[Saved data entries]
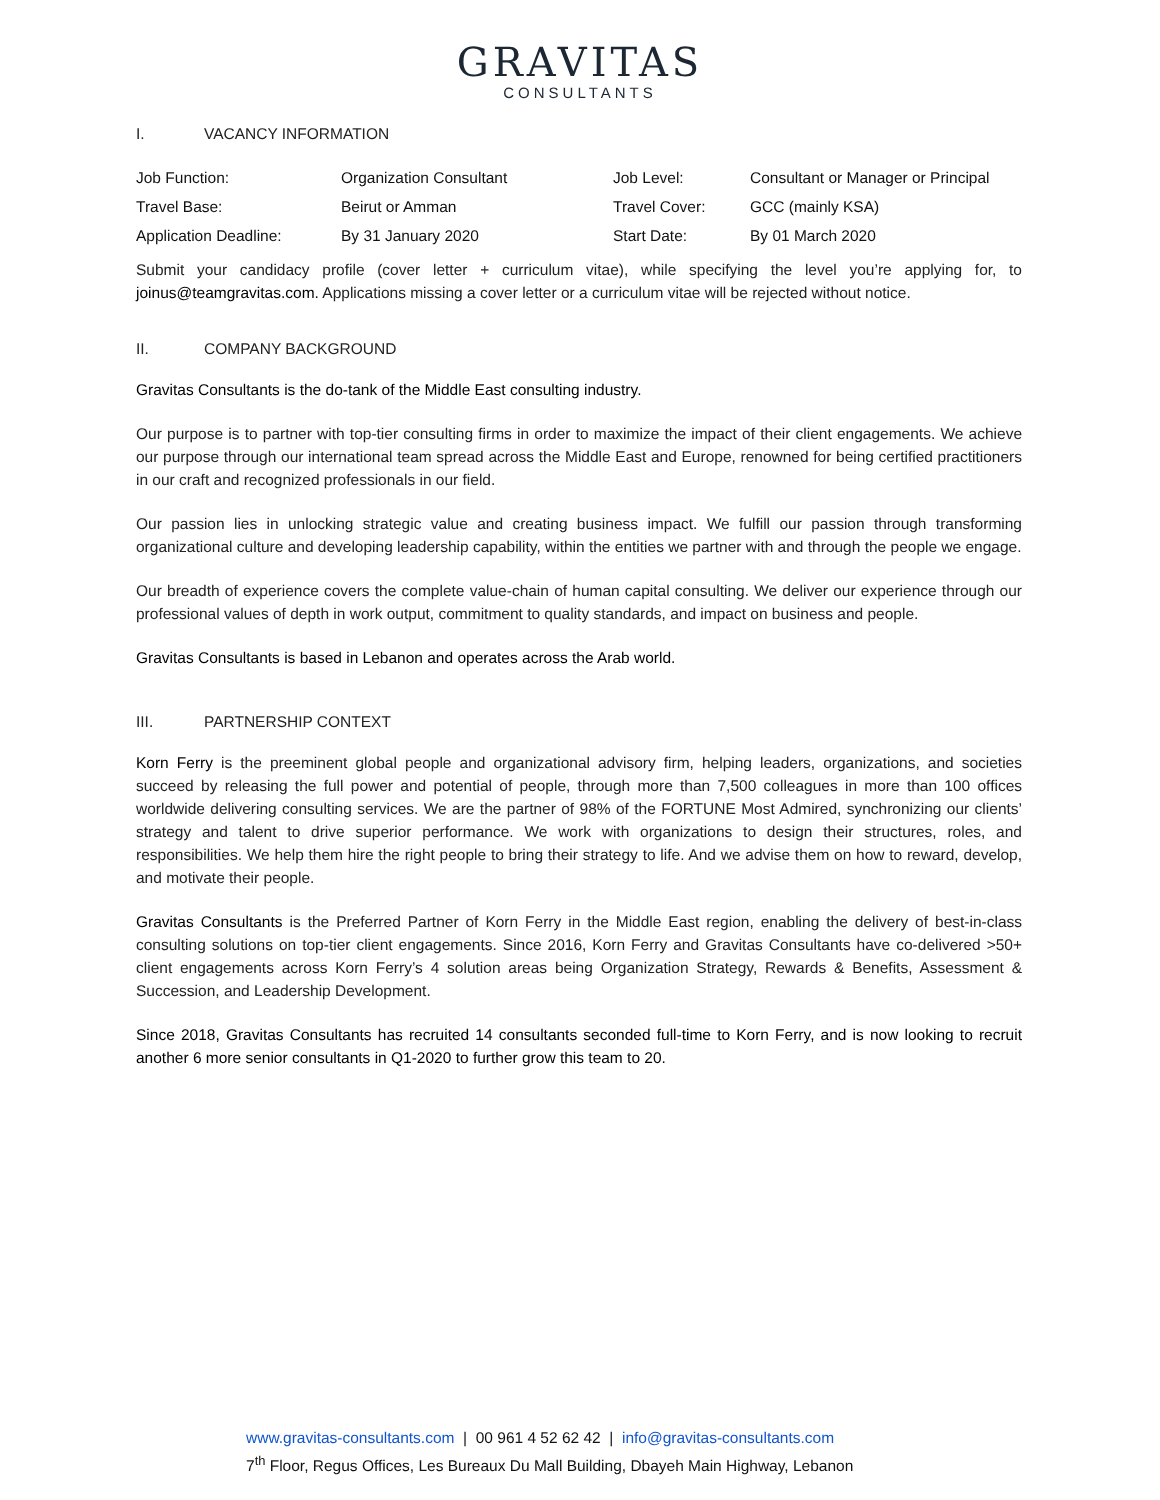GRAVITAS
CONSULTANTS
I. VACANCY INFORMATION
| Job Function: | Organization Consultant | Job Level: | Consultant or Manager or Principal |
| Travel Base: | Beirut or Amman | Travel Cover: | GCC (mainly KSA) |
| Application Deadline: | By 31 January 2020 | Start Date: | By 01 March 2020 |
Submit your candidacy profile (cover letter + curriculum vitae), while specifying the level you’re applying for, to joinus@teamgravitas.com. Applications missing a cover letter or a curriculum vitae will be rejected without notice.
II. COMPANY BACKGROUND
Gravitas Consultants is the do-tank of the Middle East consulting industry.
Our purpose is to partner with top-tier consulting firms in order to maximize the impact of their client engagements. We achieve our purpose through our international team spread across the Middle East and Europe, renowned for being certified practitioners in our craft and recognized professionals in our field.
Our passion lies in unlocking strategic value and creating business impact. We fulfill our passion through transforming organizational culture and developing leadership capability, within the entities we partner with and through the people we engage.
Our breadth of experience covers the complete value-chain of human capital consulting. We deliver our experience through our professional values of depth in work output, commitment to quality standards, and impact on business and people.
Gravitas Consultants is based in Lebanon and operates across the Arab world.
III. PARTNERSHIP CONTEXT
Korn Ferry is the preeminent global people and organizational advisory firm, helping leaders, organizations, and societies succeed by releasing the full power and potential of people, through more than 7,500 colleagues in more than 100 offices worldwide delivering consulting services. We are the partner of 98% of the FORTUNE Most Admired, synchronizing our clients’ strategy and talent to drive superior performance. We work with organizations to design their structures, roles, and responsibilities. We help them hire the right people to bring their strategy to life. And we advise them on how to reward, develop, and motivate their people.
Gravitas Consultants is the Preferred Partner of Korn Ferry in the Middle East region, enabling the delivery of best-in-class consulting solutions on top-tier client engagements. Since 2016, Korn Ferry and Gravitas Consultants have co-delivered >50+ client engagements across Korn Ferry’s 4 solution areas being Organization Strategy, Rewards & Benefits, Assessment & Succession, and Leadership Development.
Since 2018, Gravitas Consultants has recruited 14 consultants seconded full-time to Korn Ferry, and is now looking to recruit another 6 more senior consultants in Q1-2020 to further grow this team to 20.
www.gravitas-consultants.com | 00 961 4 52 62 42 | info@gravitas-consultants.com
7<sup>th</sup> Floor, Regus Offices, Les Bureaux Du Mall Building, Dbayeh Main Highway, Lebanon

● **Problem details**: Type the records out again in full, exactly, with each picture omitted.

● **Exercise response**:
GRAVITAS
CONSULTANTS
I. VACANCY INFORMATION
| Job Function: | Organization Consultant | Job Level: | Consultant or Manager or Principal |
| Travel Base: | Beirut or Amman | Travel Cover: | GCC (mainly KSA) |
| Application Deadline: | By 31 January 2020 | Start Date: | By 01 March 2020 |
Submit your candidacy profile (cover letter + curriculum vitae), while specifying the level you’re applying for, to joinus@teamgravitas.com. Applications missing a cover letter or a curriculum vitae will be rejected without notice.
II. COMPANY BACKGROUND
Gravitas Consultants is the do-tank of the Middle East consulting industry.
Our purpose is to partner with top-tier consulting firms in order to maximize the impact of their client engagements. We achieve our purpose through our international team spread across the Middle East and Europe, renowned for being certified practitioners in our craft and recognized professionals in our field.
Our passion lies in unlocking strategic value and creating business impact. We fulfill our passion through transforming organizational culture and developing leadership capability, within the entities we partner with and through the people we engage.
Our breadth of experience covers the complete value-chain of human capital consulting. We deliver our experience through our professional values of depth in work output, commitment to quality standards, and impact on business and people.
Gravitas Consultants is based in Lebanon and operates across the Arab world.
III. PARTNERSHIP CONTEXT
Korn Ferry is the preeminent global people and organizational advisory firm, helping leaders, organizations, and societies succeed by releasing the full power and potential of people, through more than 7,500 colleagues in more than 100 offices worldwide delivering consulting services. We are the partner of 98% of the FORTUNE Most Admired, synchronizing our clients’ strategy and talent to drive superior performance. We work with organizations to design their structures, roles, and responsibilities. We help them hire the right people to bring their strategy to life. And we advise them on how to reward, develop, and motivate their people.
Gravitas Consultants is the Preferred Partner of Korn Ferry in the Middle East region, enabling the delivery of best-in-class consulting solutions on top-tier client engagements. Since 2016, Korn Ferry and Gravitas Consultants have co-delivered >50+ client engagements across Korn Ferry’s 4 solution areas being Organization Strategy, Rewards & Benefits, Assessment & Succession, and Leadership Development.
Since 2018, Gravitas Consultants has recruited 14 consultants seconded full-time to Korn Ferry, and is now looking to recruit another 6 more senior consultants in Q1-2020 to further grow this team to 20.
www.gravitas-consultants.com | 00 961 4 52 62 42 | info@gravitas-consultants.com
7<sup>th</sup> Floor, Regus Offices, Les Bureaux Du Mall Building, Dbayeh Main Highway, Lebanon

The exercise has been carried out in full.